Il faut surtout «penser» à épouser les postures et les valeurs propagées par le système sociopolitique qui capte de façon sélective l'élite intellectuelle contrainte de mobiliser ses ressources pour le reproduire, lui apportant les éléments de justification pour promettre, dans une logique paternaliste, le bonheur du «peuple». Le couple intégration-allégeance a produit l'élite du pouvoir en Algérie. Ce «couple» est d'autant plus puissant, rôdé, et pernicieux qu'il combine à la fois l'exclusion du registre du mérite, tout en instrumentalisant celui de l'élection.
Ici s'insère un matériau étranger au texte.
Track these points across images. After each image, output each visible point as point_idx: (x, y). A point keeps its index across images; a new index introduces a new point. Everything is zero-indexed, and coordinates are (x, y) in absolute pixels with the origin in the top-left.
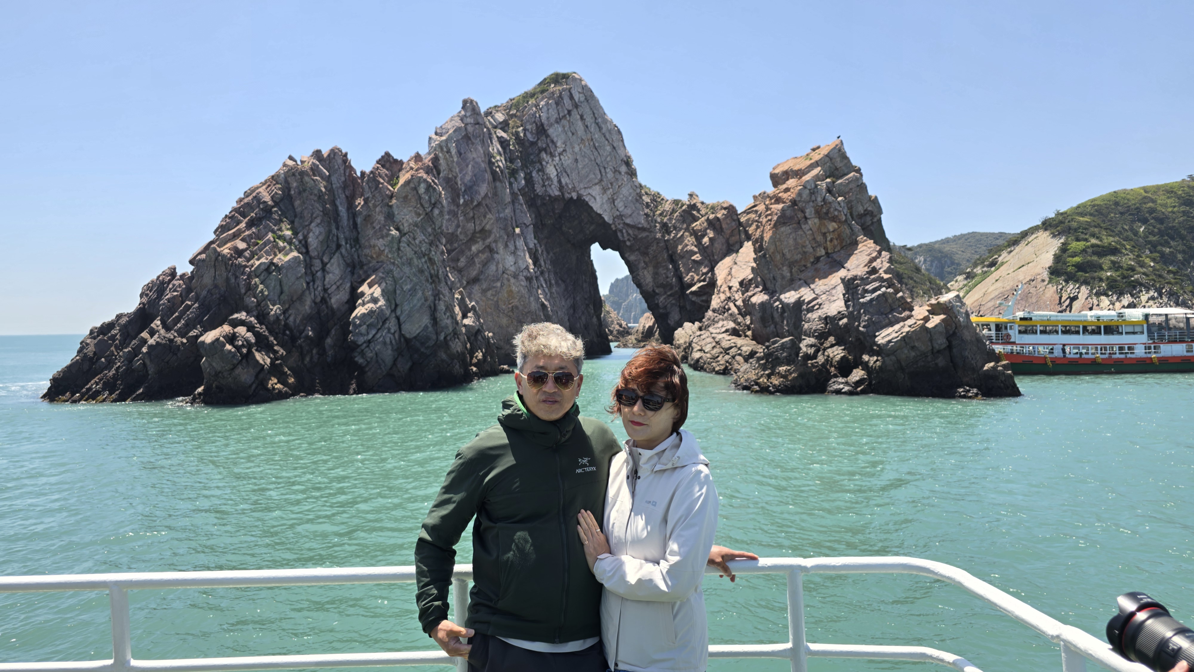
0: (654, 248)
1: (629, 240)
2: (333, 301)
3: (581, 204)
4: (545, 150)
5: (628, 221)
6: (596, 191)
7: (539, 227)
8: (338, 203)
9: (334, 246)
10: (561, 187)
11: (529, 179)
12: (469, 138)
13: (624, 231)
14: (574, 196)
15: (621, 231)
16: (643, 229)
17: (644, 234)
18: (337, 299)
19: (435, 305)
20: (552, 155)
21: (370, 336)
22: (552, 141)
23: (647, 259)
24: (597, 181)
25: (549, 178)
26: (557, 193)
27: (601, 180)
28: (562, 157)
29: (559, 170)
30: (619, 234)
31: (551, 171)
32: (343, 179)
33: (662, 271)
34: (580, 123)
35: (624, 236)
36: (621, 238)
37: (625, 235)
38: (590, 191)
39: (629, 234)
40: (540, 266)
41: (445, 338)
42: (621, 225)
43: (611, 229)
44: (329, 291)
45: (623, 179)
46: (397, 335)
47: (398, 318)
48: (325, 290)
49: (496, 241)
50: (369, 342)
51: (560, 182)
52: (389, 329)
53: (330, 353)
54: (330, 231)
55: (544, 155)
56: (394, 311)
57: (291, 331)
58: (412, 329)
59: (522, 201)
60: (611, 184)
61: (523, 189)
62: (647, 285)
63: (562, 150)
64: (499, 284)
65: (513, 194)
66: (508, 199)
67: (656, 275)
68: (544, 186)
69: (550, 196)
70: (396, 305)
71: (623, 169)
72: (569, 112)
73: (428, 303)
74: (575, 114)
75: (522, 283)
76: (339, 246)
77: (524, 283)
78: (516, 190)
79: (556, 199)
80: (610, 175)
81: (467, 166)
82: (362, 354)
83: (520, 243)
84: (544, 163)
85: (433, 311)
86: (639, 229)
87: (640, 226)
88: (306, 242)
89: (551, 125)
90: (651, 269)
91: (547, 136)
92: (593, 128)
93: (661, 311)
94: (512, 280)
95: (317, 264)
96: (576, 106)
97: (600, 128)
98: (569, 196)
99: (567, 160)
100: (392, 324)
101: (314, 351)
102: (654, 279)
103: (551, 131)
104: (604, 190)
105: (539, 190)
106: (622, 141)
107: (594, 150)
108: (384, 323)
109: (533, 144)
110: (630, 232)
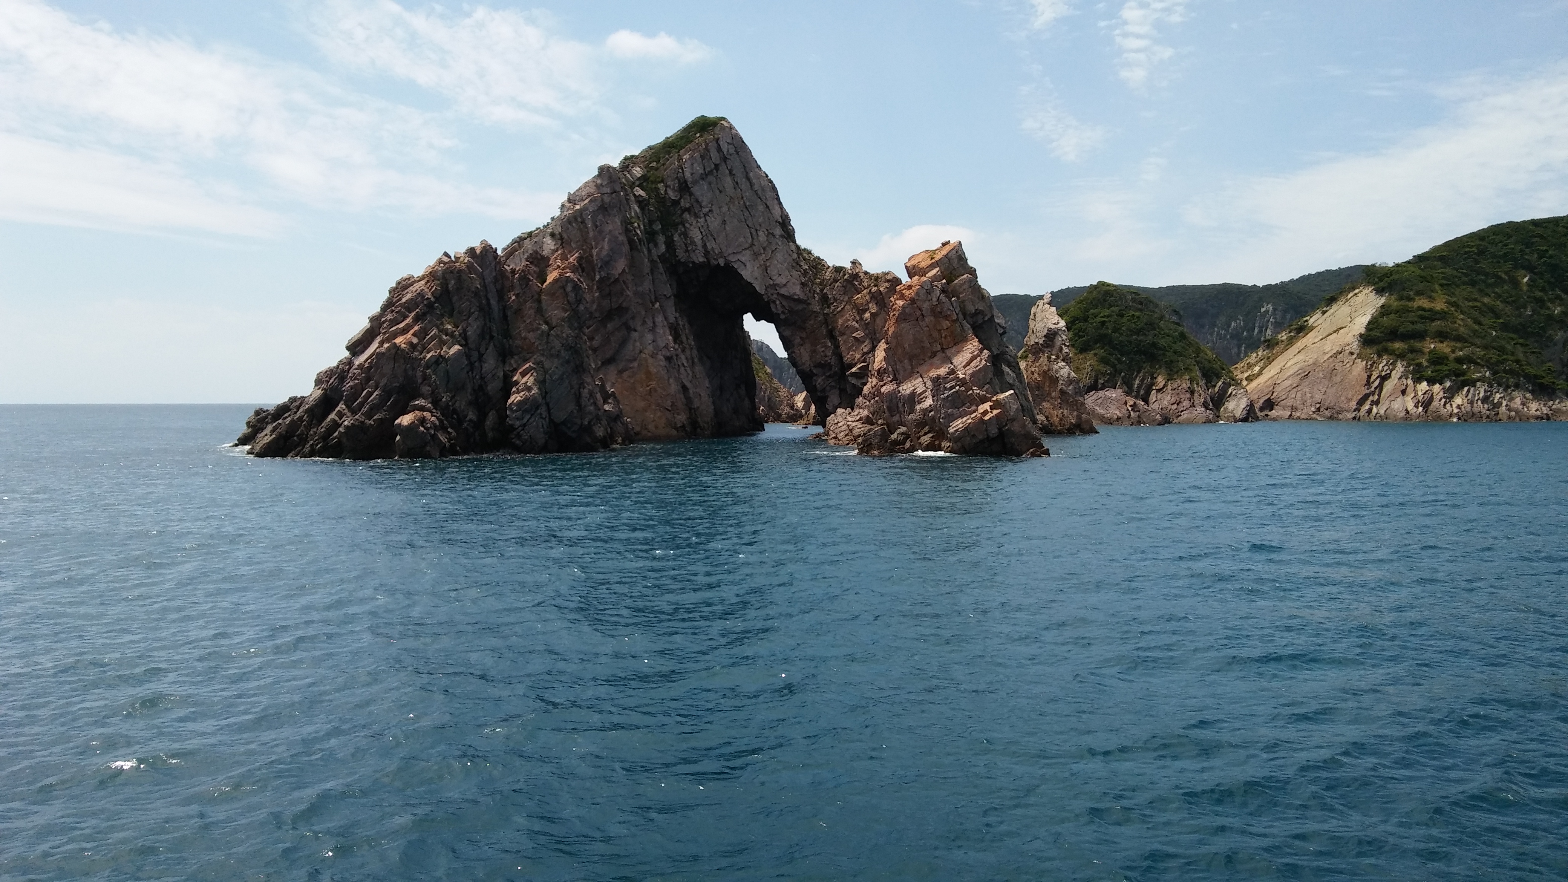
0: (812, 322)
1: (783, 312)
2: (489, 388)
3: (729, 273)
4: (688, 210)
5: (783, 291)
6: (746, 257)
7: (681, 297)
8: (490, 296)
9: (488, 337)
10: (707, 253)
11: (670, 244)
12: (606, 209)
13: (778, 302)
14: (722, 262)
15: (774, 302)
16: (799, 301)
17: (800, 307)
18: (493, 387)
19: (580, 393)
20: (696, 216)
21: (525, 420)
22: (697, 201)
23: (804, 335)
24: (747, 246)
25: (693, 243)
26: (701, 259)
27: (752, 245)
28: (708, 218)
29: (704, 233)
30: (772, 306)
31: (696, 235)
32: (494, 274)
33: (820, 349)
34: (729, 179)
35: (777, 308)
36: (774, 310)
37: (779, 307)
38: (739, 257)
39: (783, 306)
40: (682, 342)
41: (589, 423)
42: (775, 296)
43: (763, 299)
44: (486, 380)
45: (777, 244)
46: (547, 419)
47: (547, 405)
48: (482, 378)
49: (633, 318)
50: (525, 425)
51: (705, 246)
52: (541, 414)
53: (490, 435)
54: (485, 324)
55: (686, 216)
56: (544, 398)
57: (458, 416)
58: (560, 416)
59: (662, 270)
60: (764, 249)
61: (663, 254)
62: (804, 364)
63: (707, 210)
64: (635, 364)
65: (652, 261)
66: (647, 270)
67: (814, 352)
68: (687, 251)
69: (693, 262)
70: (546, 393)
71: (778, 231)
72: (717, 167)
73: (573, 391)
74: (723, 167)
75: (661, 363)
76: (492, 337)
77: (663, 363)
78: (656, 258)
79: (701, 265)
80: (762, 236)
81: (603, 240)
82: (519, 436)
83: (659, 319)
84: (687, 225)
85: (578, 397)
86: (795, 300)
87: (796, 297)
88: (465, 334)
89: (695, 182)
90: (808, 346)
91: (691, 194)
92: (743, 183)
93: (819, 394)
94: (650, 360)
95: (475, 354)
96: (725, 159)
97: (752, 184)
98: (716, 263)
99: (714, 222)
100: (543, 410)
101: (477, 434)
102: (811, 357)
103: (695, 190)
104: (756, 255)
105: (681, 254)
106: (778, 199)
107: (745, 210)
108: (537, 409)
109: (676, 203)
110: (784, 303)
Ce qui ne veut pas dire que dans les sociétés dites «démocratiques», la cooptation serait absente. Wright Mills (1969), sociologue américain indique de façon précise qu'aux USA, les hiérarchies sont reliées entre elles, mettant en valeur les rapports de dépendance de certains «cliques» par rapport à d'autres. Il écrit : «Il y a des allégeances personnelles ou officielles, des critères d'avancement personnels ou impersonnels. Quand nous suivons la carrière d'un membre individuel des divers cercles supérieurs, nous suivons en même temps l'histoire de ses allégeances, car le fait primordial et dominant qui concerne les hautes sphères, du point de vue des conditions requises pour réussir, est qu'elles sont fondées sur la cooptation» (p 356). Sauf que les modes de redistribution du pouvoir, s'ils s'appuient sur la cooptation, n'exclut pas, loin s'en faut, l'idéologie du mérite et de la réussite basée sur le travail et la concurrence, tout en permettant le fonctionnement des contre-pouvoirs qui limitent considérablement les abus et les dérives de l'élite au pouvoir contrainte de rendre des comptes de ses échecs et ses dérives. A contrario, la fabrication politique d'une «société civile» reste le mode d'emploi privilégié pour décourager et bloquer toute initiative autonome d'acteurs sociaux qui se voient clairement signifier leur exclusion par un système sociopolitique courtisan.
Référence bibliographique
C. Wright Mills, (1969), L'élite du pouvoir, Paris, Maspéro.